Background and objective Recent work has shown that systemic autoimmunity precedes inflammation of the synovium in rheumatoid arthritis (RA). Not much is known about the balance between regulatory and effector CD4+ T-helper cell subsets during the earliest phases of systemic autoimmunity. Therefore, we investigated CD4+ T-helper cell subsets in lymph node biopsies and peripheral blood during the earliest phases of RA.
Methods Nineteen individuals with arthralgia but without arthritis, who were positive for IgM rheumatoid factor (IgM-RF) and/or anti-citrullinated protein antibodies (ACPA; RA-risk individuals) and 17 early RA patients (disease duration less than 1 year and naïve for disease-modifying antirheumatic drugs and biologics) were included. For comparison we included 19 healthy controls (HCs). All study subjects underwent ultrasound-guided inguinal lymph node biopsy. CD4+ T-helper cell subsets were analysed by flow cytometry. Cytokine profiles (frequencies of positive cells and production per cell based on mean fluorescent intensity (MFI)) were determined after stimulation with Phorbol Myristate Acetate (PMA) and Ionomycin in the presence of Brefeldin A and Golgi Stop.
Results The frequencies of total lymphoid CD4+ T cells were comparable between early RA patients, RA-risk individuals and HCs. The frequency of lymphoid Th1 cells (CXCR3+CCR6-CCR4-) was significantly higher in early RA patients compared with HCs (p < 0.01).

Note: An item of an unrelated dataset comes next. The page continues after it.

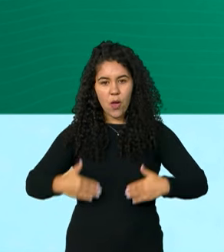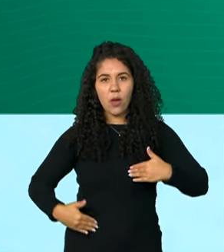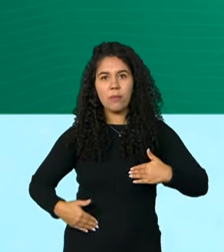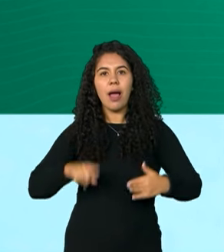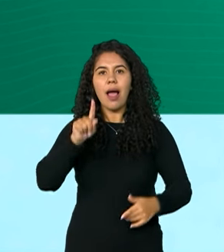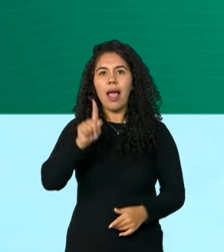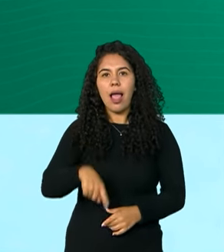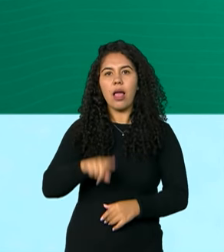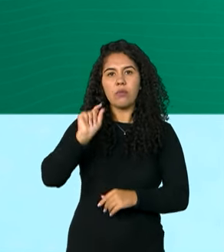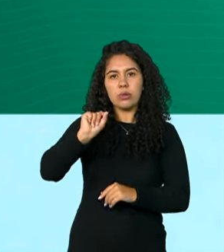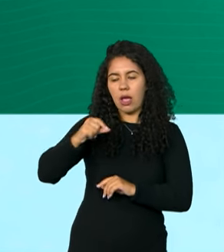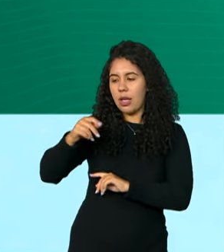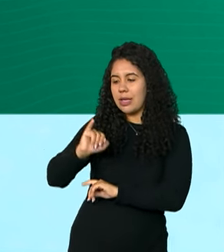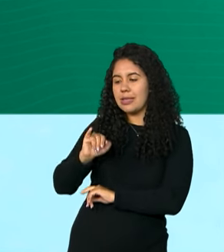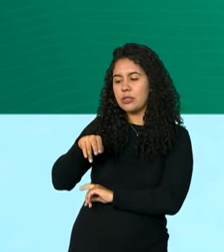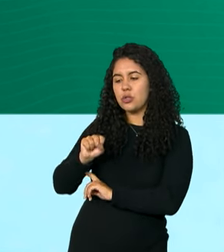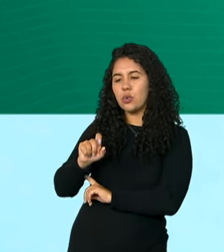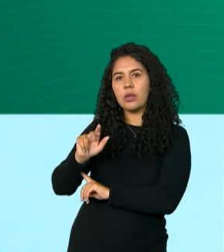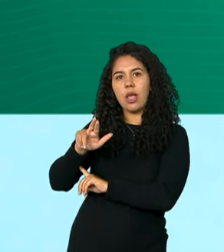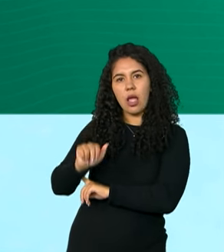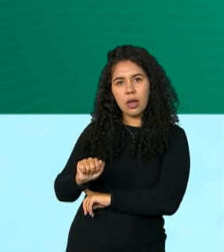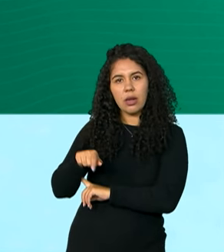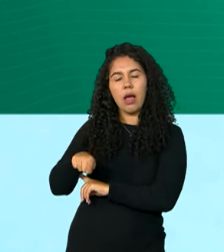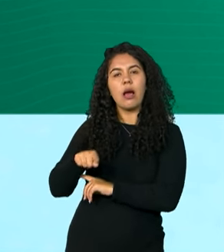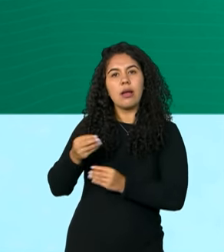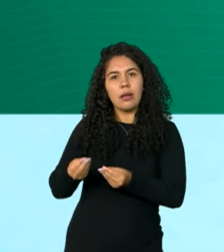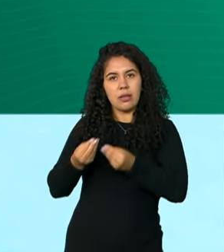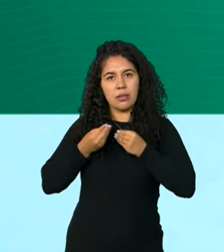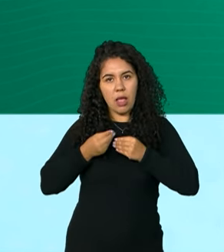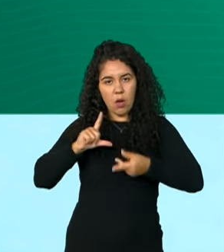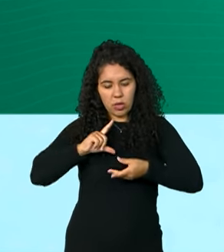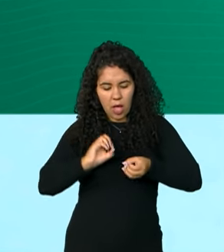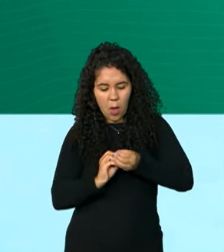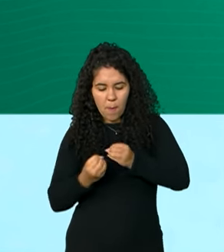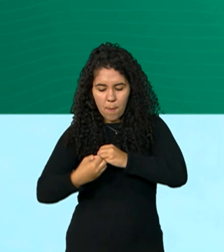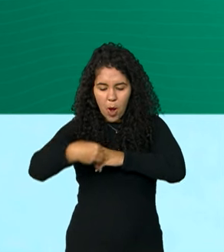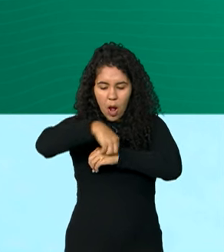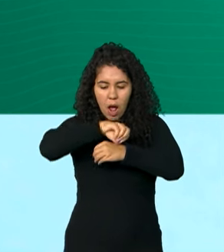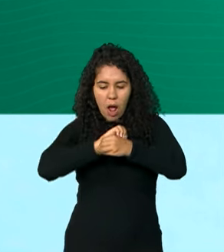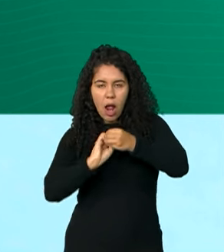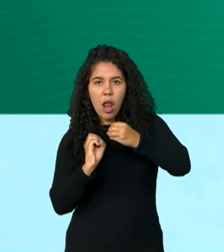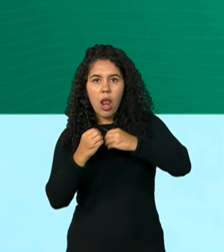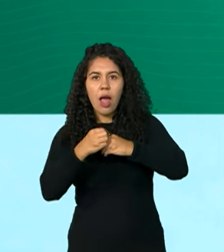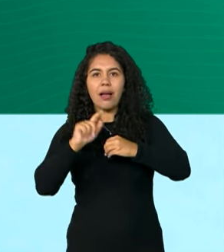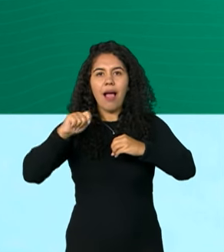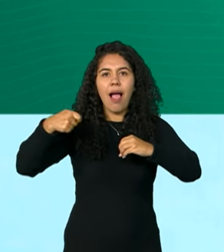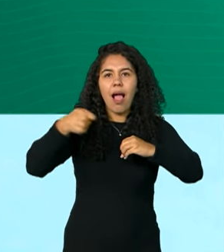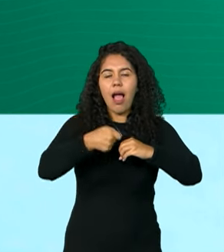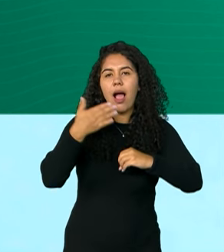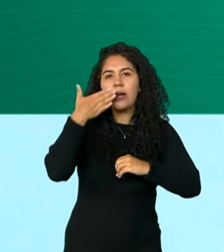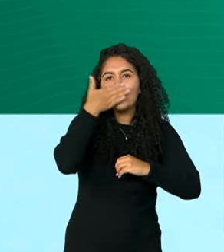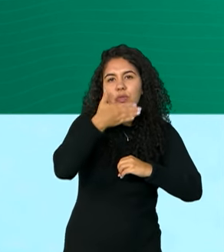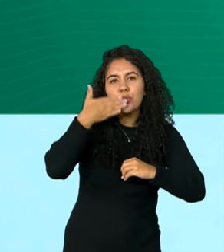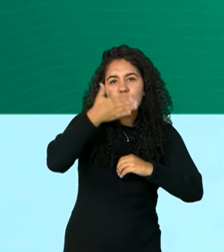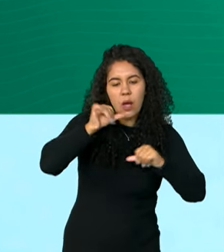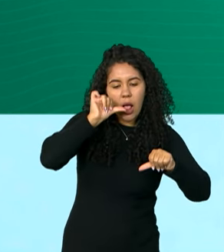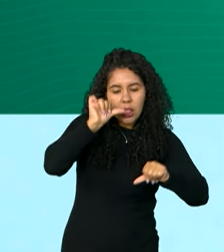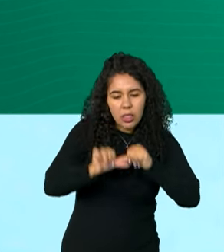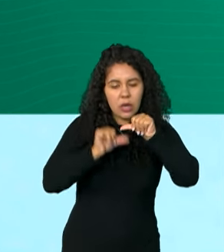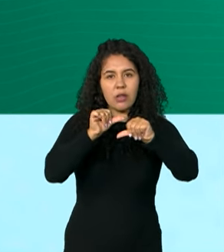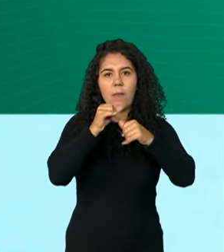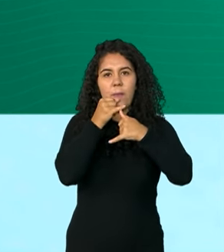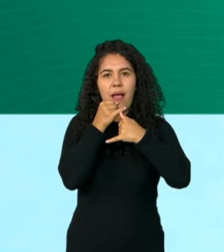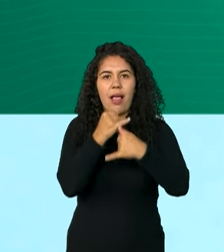insulina que tem a função de quebrar as moléculas de glicose, que é o açúcar, transformando-a em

Frequencies of lymphoid CD4+IL-4+ (p < 0.05) and CD4+IL-10+(p < 0.01) T cells were lower in RA-risk individuals compared with HCs. In peripheral blood frequencies of CD4+IL-17A+ T cells were higher in early RA patients compared with RA-risk individuals (p < 0.05) and HCs (p < 0.05). In addition, the frequency of CD4+IL-10+ T cells was lower in peripheral blood of RA-risk individuals compared with HCs (p < 0.05).
Of interest, lymphoid CD4+ T-helper cells produced lower levels of cytokines (IFN-y, IL-4, IL-17A and IL-10) per cell (based on MFI) in both RA-risk individuals and early RA patients compared with HCs.
Conclusions The decreased frequency of CD4+IL-10+ T cells in RA-risk individuals compared with HCs observed in both peripheral blood and lymphoid tissue indicates that a reduction in the expression of regulatory cytokines by CD4+ T cells precedes the development of clinically manifest RA. These data also suggest that the subsequent development of clinical signs and symptoms is associated with an increase in pro-inflammatory cytokine production by CD4+ T cells, as shown here for IL-17A expression. Changes in pro-inflammatory and regulatory CD4+ T-helper cell subsets during different stages of RA development may provide new preventive and therapeutic targets.